Co-generation, Ethanol Production and CO2 Enhanced Oil Recovery
Model for Environmentally and Economically Sound Linked Energy Systems

Kansas Geological Survey
Open-file Report 2002-6

Potential Energy Gains and CO2 Avoided on Annual Basis

541 MBOE Gained
(3.1 Trillion BTUs)

Co-Generation MMBTU Barrels Oil Equiv.
  Steam 462,300 MMBTU/Year    
  DDG Dryer 96,360 MMBTU/Year    
  (assumes co-gen running at 100%)        
           
  Net energy saved by using co-gen heat 558,660 96,321
           
Cattle Feeding    
  Distillers' Dried Grains Produced 167,910,448 lbs/year    
  Grain Corn Equivalent (by weight) 263,619,403 lbs/year    
  (1 lb. DDG is equivalent to 1.57 lbs. Corn)        
  Grain Corn Equivalent (by volume) 4,707,489 Bushels/year    
  Grain Corn Equivalent (Acreage) 62,685 Acres/year    
  Energy conversion factor, Russell Co., KS 14,695 MBTU/acre    
           
  Net energy saved by offsetting corn acreage 921,145 158,818
           
Enhanced Oil Recovery        
  Carbon Dioxide Generated (lbs) 165,600,000 lbs/year    
  (Tons) 82,800 tons/year    
  (MCF) 1,426,644 MCF/year    
  CO2 Utilized (MCF) (90%) 1,283,980 MCF/year    
  Net utilization of CO2 4.3 MCF/BO    
  Oil from EOR @ 4.3 MCF CO2/BO 298,600 BO/Year    
  Energy required (per BO produced) 78.1 kwh/BO    
  (Dehydrate, compress, pipeline, recycle CO2, plus lifting energy)        
  Energy required (total) 73,273 MMBTU/Year    
  Energy Value of Oil 1,731,879 MMBTU/Year    
  Net energy value of oil produced by EOR 1,658,606 285,967
           
  Total Potential Energy Gains 3,138,412 541,105

Net Energy Gained = Co-gen Gain + Cattle Feed Gain + CO2 EOR Gain

Co-generation
For the power plant/ethanol plant co-generation, data was provided by the operators of these facilities. The Russell Municipal power plant uses two Solar™ Taurus 70 single-cycle gas turbines, rated at a total 15 Mwe (Augustine, 2001, personal communication). The turbines' waste heat passes through a heat recovery boiler that generates steam used to heat the mash at the adjacent United States Energy Partners Ethanol plant. The waste heat from the heat recovery boiler is also used by the USEP ethanol plant for the purpose of drying the Distillers' Dried Grains. The amount of waste heat used by the USEP facility for each process is shown in the results.

Cattle Feed
The energy saved for cattle feed was based on the amount of Distillers' Dried Grains (DDG) produced as a by-product of the Ethanol process. The by-product of a bushel of milo in the ethanol process creates 18 lbs of DDG (Mork, 2001 personal communication). The energy value of the DDG was calculated by determining how much energy would be used to create a substitute for DDG, which in this case was grain corn at the rate of one pound of DDG replaces 1.57 lbs. of corn (Delucchi, 1998). Corn weighs 56 lbs. per bushel (EPA, 1985) and in Russell County, Kansas, the average corn crop yield from 1996-2000 was 75 bushels per acre (KASS, 2001). The energy required to grow an acre of corn was based on results from Pimentel (1991) with substitutes of local fertilizer and herbicide data for Russell County, Kansas and Kansas Region 2, which includes Russell (KSU, 1998).

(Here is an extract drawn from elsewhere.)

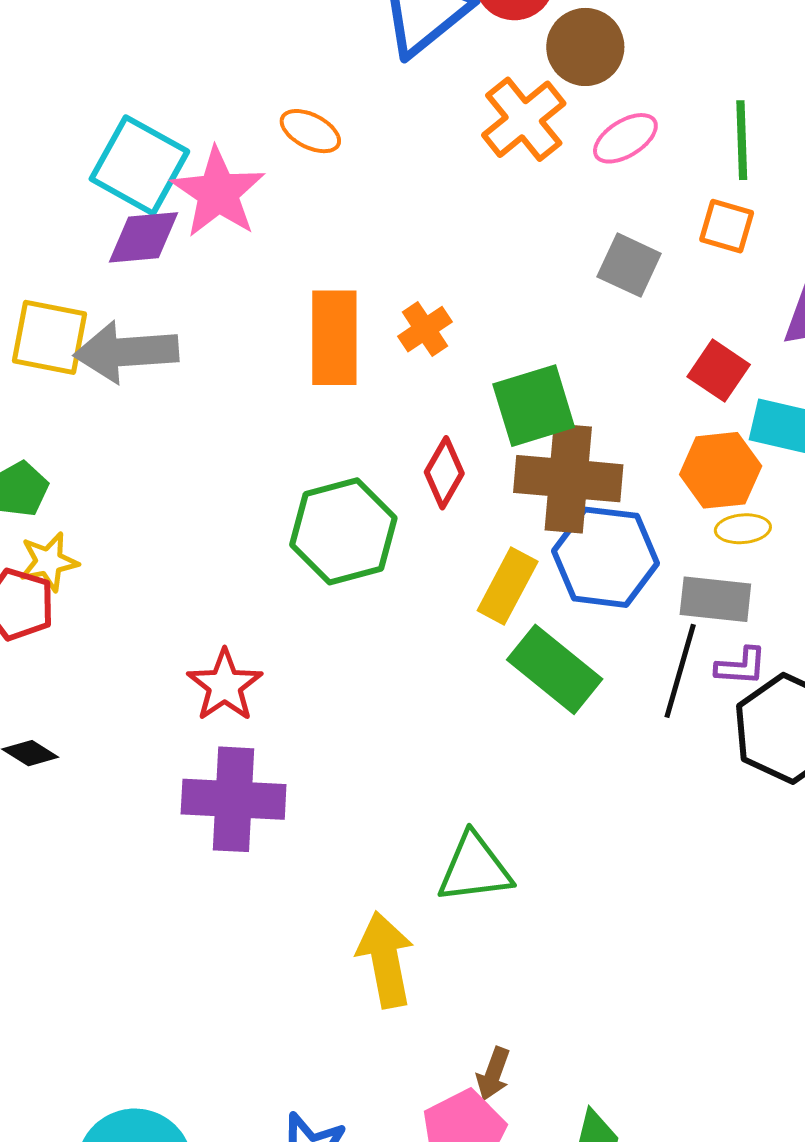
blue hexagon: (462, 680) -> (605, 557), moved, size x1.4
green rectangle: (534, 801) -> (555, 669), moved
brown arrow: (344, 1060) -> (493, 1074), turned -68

Enhanced Oil Recovery (EOR)
The energy gained from Enhanced Oil Recovery (EOR) is that which is projected in a hypothetical case where the entire CO2 stream (less 10% for losses) from the Russell ethanol plant is compressed and piped to a small commercial scale project in the Hall-Gurney Field. An assumption is made that all CO2 EOR oil is new oil that would not have otherwise been produced.

Energy Gained = Energy of Oil Produced Energy Used in Production

Oil recovered per net volume of CO2, 4.3 MCF CO2 per barrel of oil, is that which was determined to be reasonable in the current DOE funded demonstration project. Assuming 90% of the CO2 (3.5 MMCFPD, 1.3 BCF per year) and a 4.3 MCF/BO net utilization, there is potential for 300 MBO per year production. Energy value was calculated on the basis of 5,800 MBTU/barrel (EIA, 2001). The energy used in production includes that related to the CO2, dehydration, compression and transportation via pipeline, injection and recycling, and that related to artificial lift. These were all related to the energy costs per barrel of oil produced (78.1 kWh per barrel of oil). Energy use data to make the calculations were from various industry sources gathered in the DOE project and from Egbert (1996, 2000).